**GIVEN ENTRIES:**
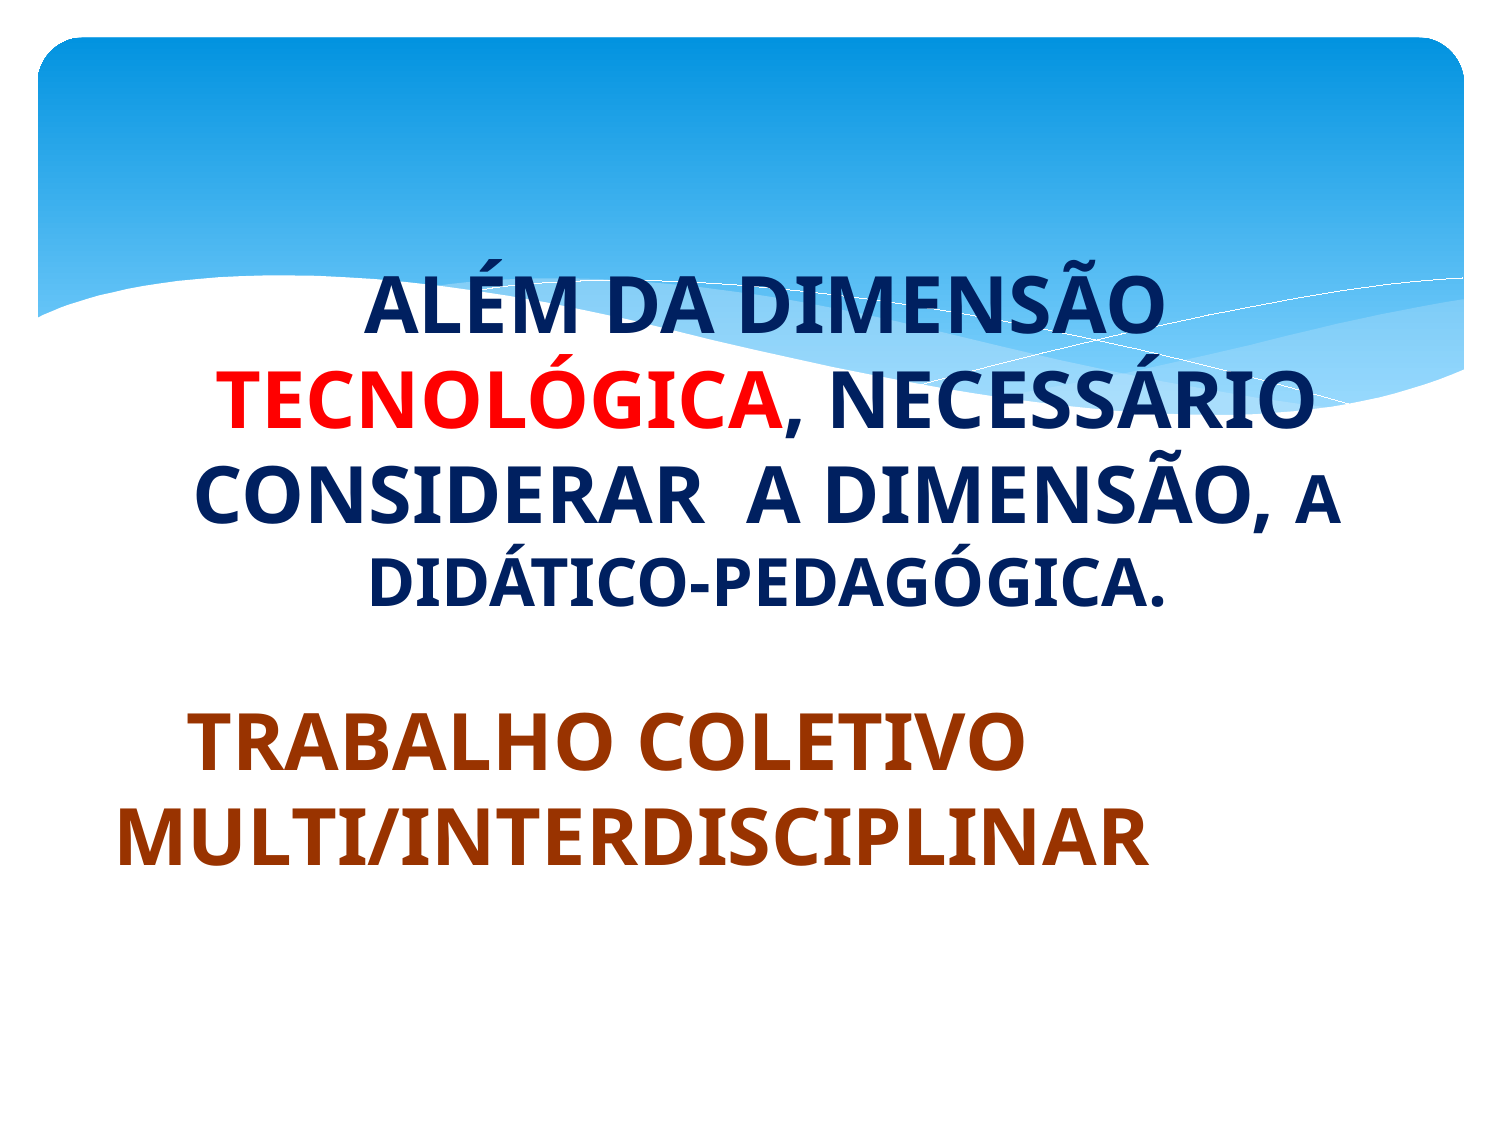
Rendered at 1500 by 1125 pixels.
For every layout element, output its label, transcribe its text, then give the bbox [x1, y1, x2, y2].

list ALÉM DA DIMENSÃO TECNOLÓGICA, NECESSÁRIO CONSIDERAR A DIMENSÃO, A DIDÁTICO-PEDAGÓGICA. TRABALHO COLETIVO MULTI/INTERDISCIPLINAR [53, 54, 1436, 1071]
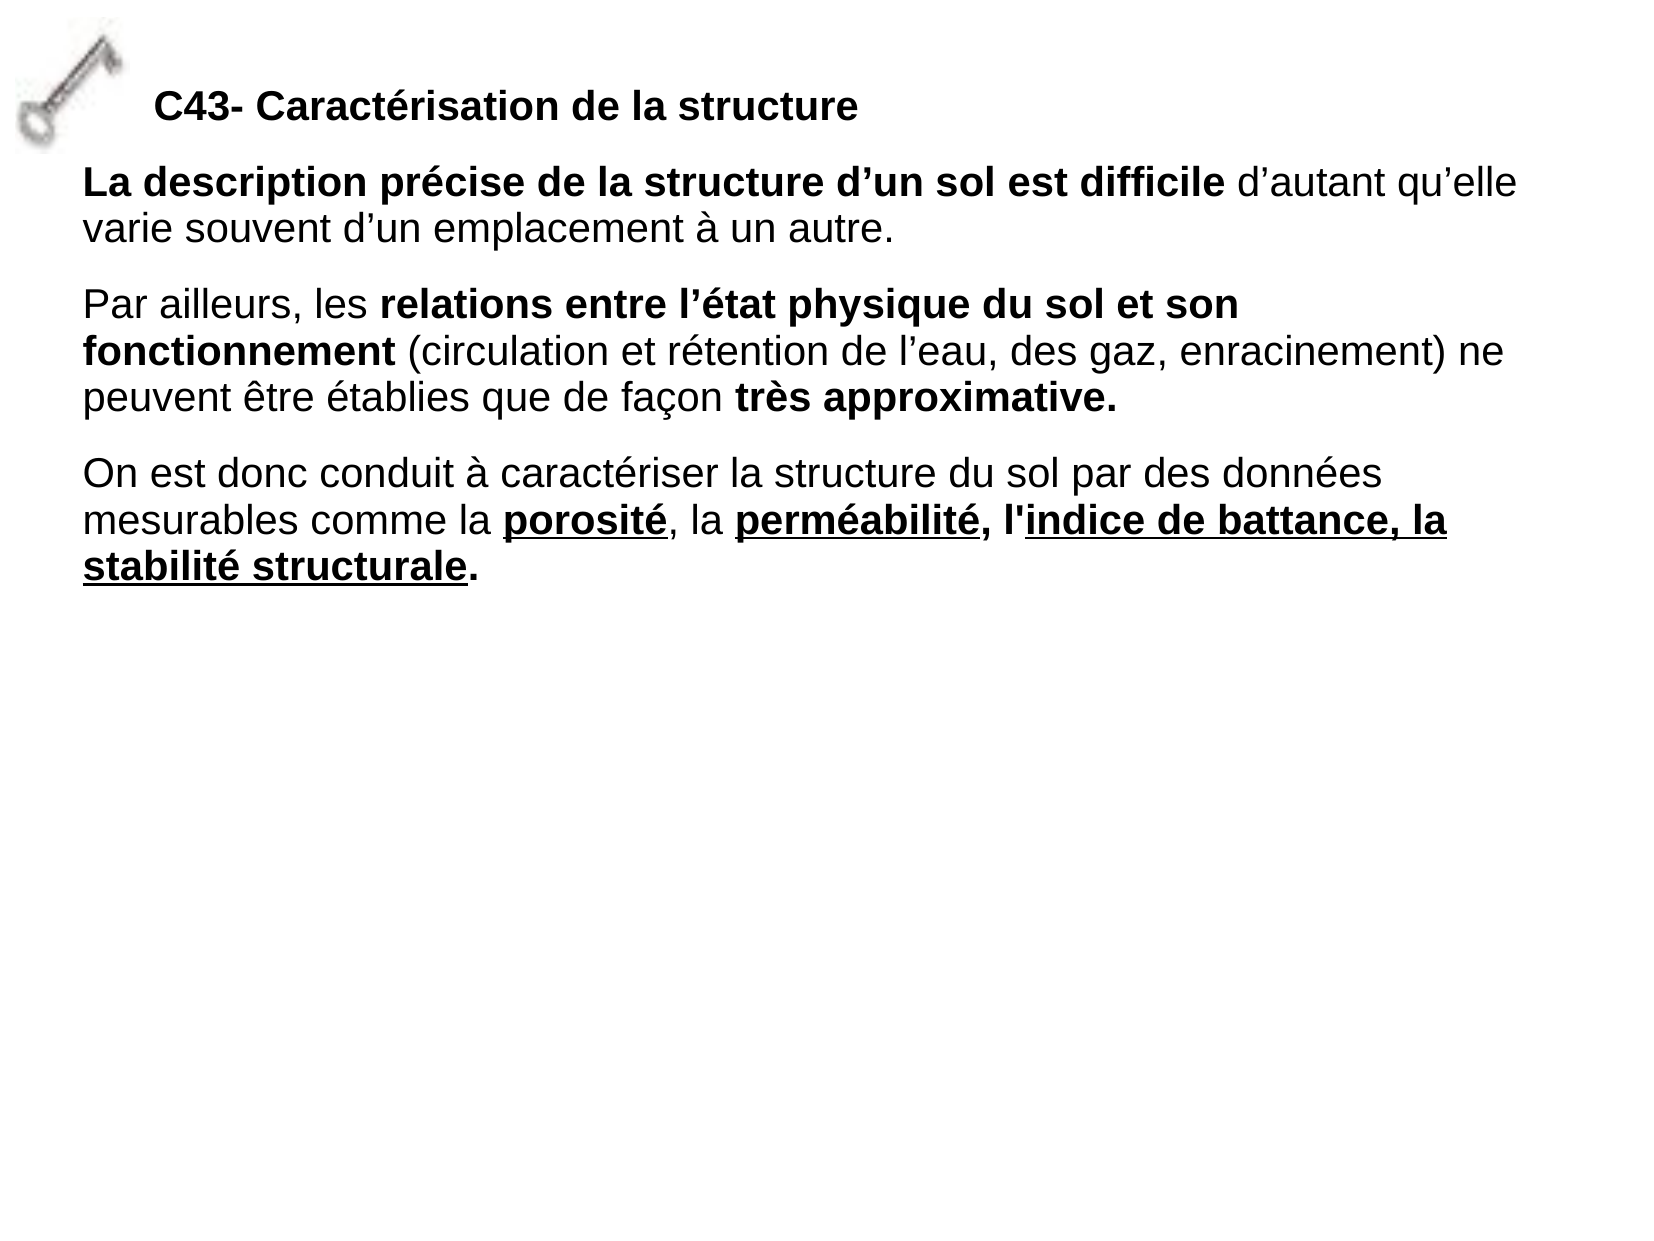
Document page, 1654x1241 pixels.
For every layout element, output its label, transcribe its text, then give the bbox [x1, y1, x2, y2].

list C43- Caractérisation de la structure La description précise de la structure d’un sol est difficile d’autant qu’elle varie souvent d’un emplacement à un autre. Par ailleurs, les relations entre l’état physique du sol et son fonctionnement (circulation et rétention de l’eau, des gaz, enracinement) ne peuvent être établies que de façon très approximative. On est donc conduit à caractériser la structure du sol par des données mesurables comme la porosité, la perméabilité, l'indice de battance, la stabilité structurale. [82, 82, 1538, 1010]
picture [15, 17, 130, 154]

**TASK REQUIREMENTS:** Copy every line of the records above word for word, leaving out the pictures.

**WRITTEN RESPONSE:**
Rendered at 1500 by 1125 pixels.
For every layout element, output its label, transcribe its text, then give the bbox [x1, y1, x2, y2].

list ALÉM DA DIMENSÃO TECNOLÓGICA, NECESSÁRIO CONSIDERAR A DIMENSÃO, A DIDÁTICO-PEDAGÓGICA. TRABALHO COLETIVO MULTI/INTERDISCIPLINAR [53, 54, 1436, 1071]
Document page, 1654x1241 pixels.
For every layout element, output its label, transcribe its text, then give the bbox [x1, y1, x2, y2].

list C43- Caractérisation de la structure La description précise de la structure d’un sol est difficile d’autant qu’elle varie souvent d’un emplacement à un autre. Par ailleurs, les relations entre l’état physique du sol et son fonctionnement (circulation et rétention de l’eau, des gaz, enracinement) ne peuvent être établies que de façon très approximative. On est donc conduit à caractériser la structure du sol par des données mesurables comme la porosité, la perméabilité, l'indice de battance, la stabilité structurale. [82, 82, 1538, 1010]
picture [15, 17, 130, 154]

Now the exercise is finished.